Jung’s thought has underground and profoundly influenced Bion’s work. Ostracized by the mainstream of the more traditional psychoanalytic discourse, the creativity of Jungian research has forcefully re-emerged in Bion’s thought in his revolution of psychoanalytic theory and technique. The Jungian transcendent function, the synergy of conscious and unconscious, has become in Bion’s “binocularity” of the mind: the search for synchronicity between conscious and unconscious processes. Jung’s collective unconscious has merged into the conception of a substantially groupal and intersubjective “protomental”. Jung’s emphasis on waking visions allowed Bion to consider how our mind dreams night and day, both in sleep and wakefulness.
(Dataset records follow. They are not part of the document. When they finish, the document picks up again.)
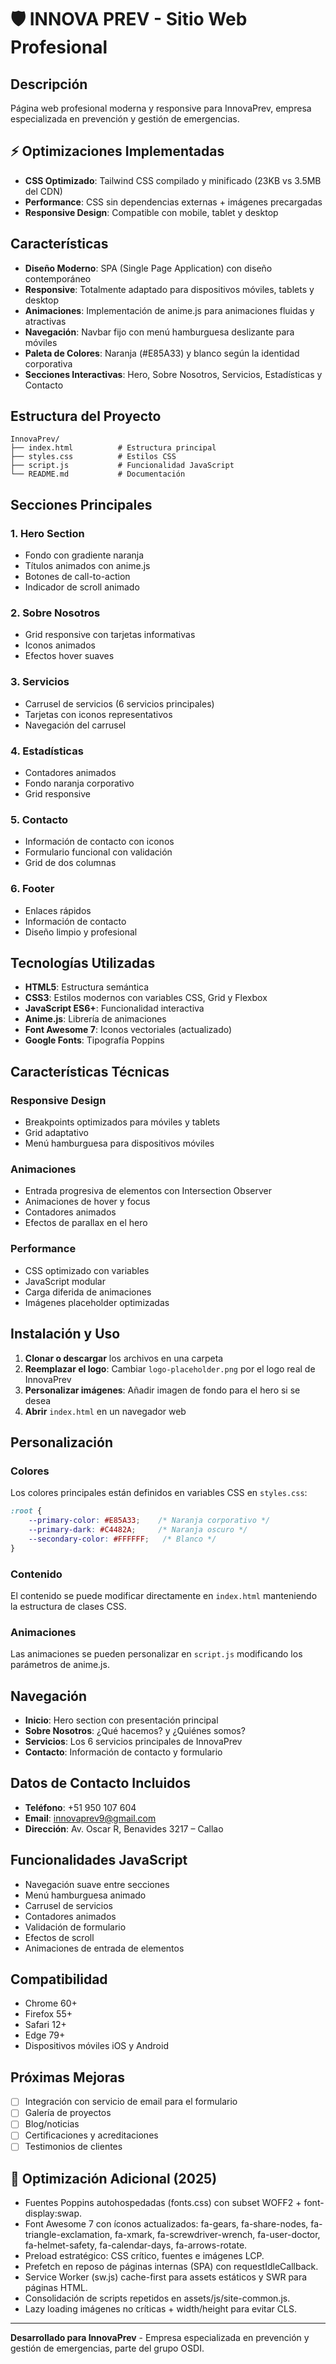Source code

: # 🛡️ INNOVA PREV - Sitio Web Profesional

## Descripción
Página web profesional moderna y responsive para InnovaPrev, empresa especializada en prevención y gestión de emergencias.

## ⚡ Optimizaciones Implementadas
- **CSS Optimizado**: Tailwind CSS compilado y minificado (23KB vs 3.5MB del CDN)
- **Performance**: CSS sin dependencias externas + imágenes precargadas
- **Responsive Design**: Compatible con mobile, tablet y desktop

## Características
- **Diseño Moderno**: SPA (Single Page Application) con diseño contemporáneo
- **Responsive**: Totalmente adaptado para dispositivos móviles, tablets y desktop
- **Animaciones**: Implementación de anime.js para animaciones fluidas y atractivas
- **Navegación**: Navbar fijo con menú hamburguesa deslizante para móviles
- **Paleta de Colores**: Naranja (#E85A33) y blanco según la identidad corporativa
- **Secciones Interactivas**: Hero, Sobre Nosotros, Servicios, Estadísticas y Contacto

## Estructura del Proyecto
```
InnovaPrev/
├── index.html          # Estructura principal
├── styles.css          # Estilos CSS
├── script.js           # Funcionalidad JavaScript
└── README.md           # Documentación
```

## Secciones Principales

### 1. Hero Section
- Fondo con gradiente naranja
- Títulos animados con anime.js
- Botones de call-to-action
- Indicador de scroll animado

### 2. Sobre Nosotros
- Grid responsive con tarjetas informativas
- Iconos animados
- Efectos hover suaves

### 3. Servicios
- Carrusel de servicios (6 servicios principales)
- Tarjetas con iconos representativos
- Navegación del carrusel

### 4. Estadísticas
- Contadores animados
- Fondo naranja corporativo
- Grid responsive

### 5. Contacto
- Información de contacto con iconos
- Formulario funcional con validación
- Grid de dos columnas

### 6. Footer
- Enlaces rápidos
- Información de contacto
- Diseño limpio y profesional

## Tecnologías Utilizadas
- **HTML5**: Estructura semántica
- **CSS3**: Estilos modernos con variables CSS, Grid y Flexbox
- **JavaScript ES6+**: Funcionalidad interactiva
- **Anime.js**: Librería de animaciones
- **Font Awesome 7**: Iconos vectoriales (actualizado)
- **Google Fonts**: Tipografía Poppins

## Características Técnicas

### Responsive Design
- Breakpoints optimizados para móviles y tablets
- Grid adaptativo
- Menú hamburguesa para dispositivos móviles

### Animaciones
- Entrada progresiva de elementos con Intersection Observer
- Animaciones de hover y focus
- Contadores animados
- Efectos de parallax en el hero

### Performance
- CSS optimizado con variables
- JavaScript modular
- Carga diferida de animaciones
- Imágenes placeholder optimizadas

## Instalación y Uso

1. **Clonar o descargar** los archivos en una carpeta
2. **Reemplazar el logo**: Cambiar `logo-placeholder.png` por el logo real de InnovaPrev
3. **Personalizar imágenes**: Añadir imagen de fondo para el hero si se desea
4. **Abrir** `index.html` en un navegador web

## Personalización

### Colores
Los colores principales están definidos en variables CSS en `styles.css`:
```css
:root {
    --primary-color: #E85A33;    /* Naranja corporativo */
    --primary-dark: #C4482A;     /* Naranja oscuro */
    --secondary-color: #FFFFFF;   /* Blanco */
}
```

### Contenido
El contenido se puede modificar directamente en `index.html` manteniendo la estructura de clases CSS.

### Animaciones
Las animaciones se pueden personalizar en `script.js` modificando los parámetros de anime.js.

## Navegación
- **Inicio**: Hero section con presentación principal
- **Sobre Nosotros**: ¿Qué hacemos? y ¿Quiénes somos?
- **Servicios**: Los 6 servicios principales de InnovaPrev
- **Contacto**: Información de contacto y formulario

## Datos de Contacto Incluidos
- **Teléfono**: +51 950 107 604
- **Email**: innovaprev9@gmail.com
- **Dirección**: Av. Oscar R, Benavides 3217 – Callao

## Funcionalidades JavaScript
- Navegación suave entre secciones
- Menú hamburguesa animado
- Carrusel de servicios
- Contadores animados
- Validación de formulario
- Efectos de scroll
- Animaciones de entrada de elementos

## Compatibilidad
- Chrome 60+
- Firefox 55+
- Safari 12+
- Edge 79+
- Dispositivos móviles iOS y Android

## Próximas Mejoras
- [ ] Integración con servicio de email para el formulario
- [ ] Galería de proyectos
- [ ] Blog/noticias
- [ ] Certificaciones y acreditaciones
- [ ] Testimonios de clientes

## 🔧 Optimización Adicional (2025)
- Fuentes Poppins autohospedadas (fonts.css) con subset WOFF2 + font-display:swap.
- Font Awesome 7 con íconos actualizados: fa-gears, fa-share-nodes, fa-triangle-exclamation, fa-xmark, fa-screwdriver-wrench, fa-user-doctor, fa-helmet-safety, fa-calendar-days, fa-arrows-rotate.
- Preload estratégico: CSS crítico, fuentes e imágenes LCP.
- Prefetch en reposo de páginas internas (SPA) con requestIdleCallback.
- Service Worker (sw.js) cache-first para assets estáticos y SWR para páginas HTML.
- Consolidación de scripts repetidos en assets/js/site-common.js.
- Lazy loading imágenes no críticas + width/height para evitar CLS.

---

**Desarrollado para InnovaPrev** - Empresa especializada en prevención y gestión de emergencias, parte del grupo OSDI.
Then, alongside the analytic interpretation, the constructive interpretation, the analyst’s capacity for reverie and at-one-ment came to assume an essential therapeutic significance; that is his capacity to dream with the patient to develop the dream potential of the session and the analytic couple, as it is the non-dream that is responsible for the most severe forms of psychopathology. Furthermore, psychoanalysis is not a noun but a verb: it is psychoanalyzing.
These creative matrices, present in the thought of Jung and Bion, have contributed to the transformation of contemporary psychoanalysis into an actual method for the cure of life.